Test the RAG pipeline with a sample query:

In [None]:
query = "What does LangChain provide for building LLM apps?"
result = rag_chain({"query": query})
print("RAG result:", result["result"])

Measure latency and check for keyword presence to validate retrieval quality:

In [None]:
import time

def timed_call(fn, *args, **kwargs):
    start = time.time()
    out = fn(*args, **kwargs)
    return out, time.time() - start

def contains_any(text, keywords):
    text_l = text.lower()
    return any(k.lower() in text_l for k in keywords)

eval_cases = [
    {
        "query": "What components does LangChain offer?",
        "keywords": ["document", "embeddings", "vector", "tools", "agents"]
    }
]

for case in eval_cases:
    res, dur = timed_call(lambda: rag_chain({"query": case["query"]}))
    answer = res["result"]
    ok = contains_any(answer, case["keywords"])
    print(f"Eval: {ok} for '{case['query']}' in {dur:.2f}s (Result: {answer})")

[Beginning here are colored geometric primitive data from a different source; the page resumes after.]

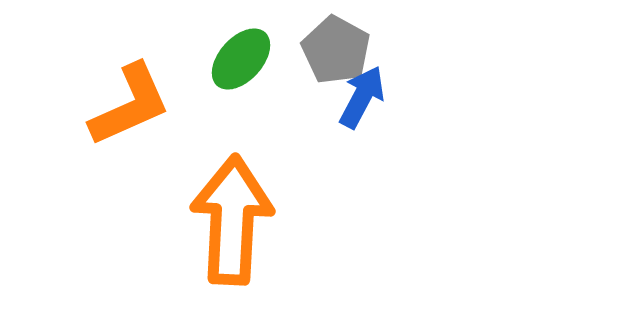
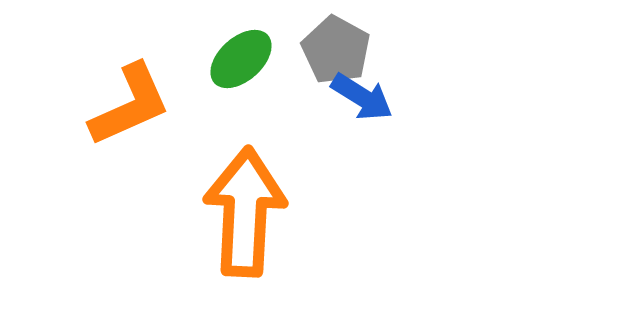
green ellipse: rotated 6 degrees clockwise
blue arrow: rotated 94 degrees clockwise
orange arrow: moved 13 px right, 8 px up
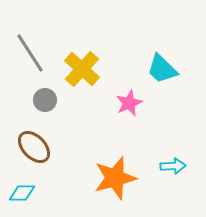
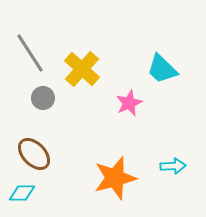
gray circle: moved 2 px left, 2 px up
brown ellipse: moved 7 px down
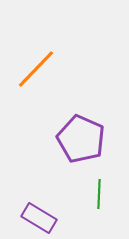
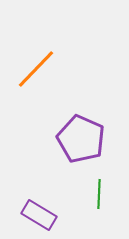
purple rectangle: moved 3 px up
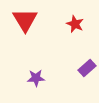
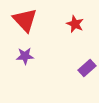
red triangle: rotated 12 degrees counterclockwise
purple star: moved 11 px left, 22 px up
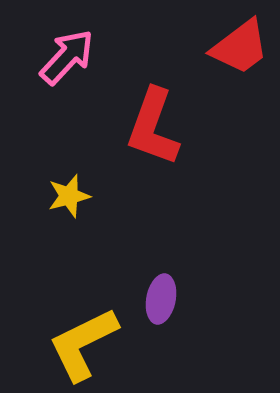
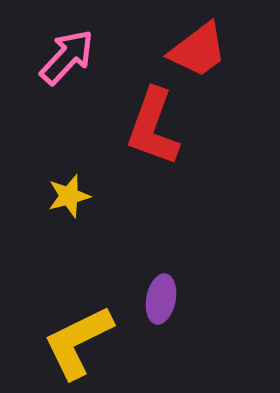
red trapezoid: moved 42 px left, 3 px down
yellow L-shape: moved 5 px left, 2 px up
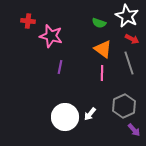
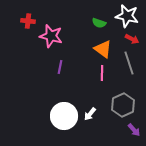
white star: rotated 15 degrees counterclockwise
gray hexagon: moved 1 px left, 1 px up
white circle: moved 1 px left, 1 px up
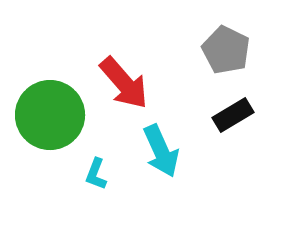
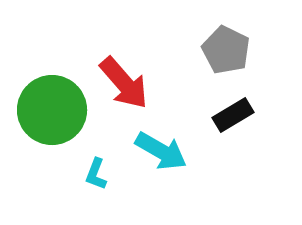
green circle: moved 2 px right, 5 px up
cyan arrow: rotated 36 degrees counterclockwise
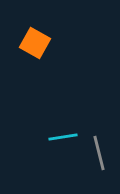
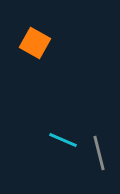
cyan line: moved 3 px down; rotated 32 degrees clockwise
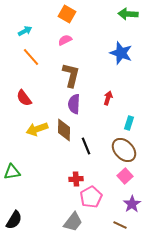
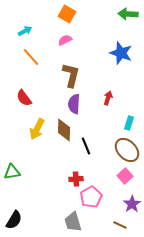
yellow arrow: rotated 45 degrees counterclockwise
brown ellipse: moved 3 px right
gray trapezoid: rotated 125 degrees clockwise
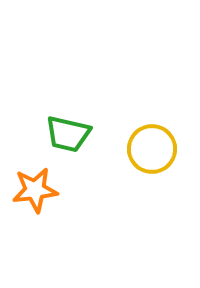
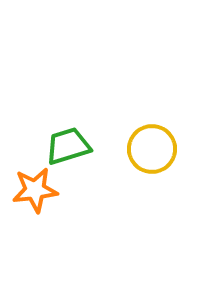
green trapezoid: moved 12 px down; rotated 150 degrees clockwise
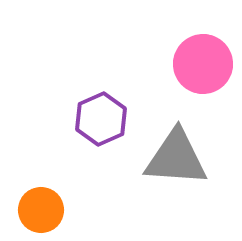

Start with small k and compact prompts. Lower temperature for determinism. Use smaller models during iteration and reserve higher\-end models for production paths that require them. Cache embeddings and responses where possible. For advanced optimization, consider adding [semantic caching with Redis Vector](/article/semantic-caching-with-redis-vector) to cut LLM costs.

## Conclusion

You've built a working RAG pipeline with LangChain, Chroma, and OpenAI: ingesting documents, splitting them into chunks, embedding and persisting to a vector store, retrieving relevant context, and generating grounded answers. You've also added basic evaluation to measure latency and keyword coverage. This foundation lets you iterate on chunking strategy, retrieval parameters, and prompt design to improve accuracy and cost\-efficiency. For next steps, explore [building a stateful AI agent with LangGraph](/article/building-a-stateful-ai-agent-with-langgraph) to add multi\-turn reasoning and tool use on top of your RAG system.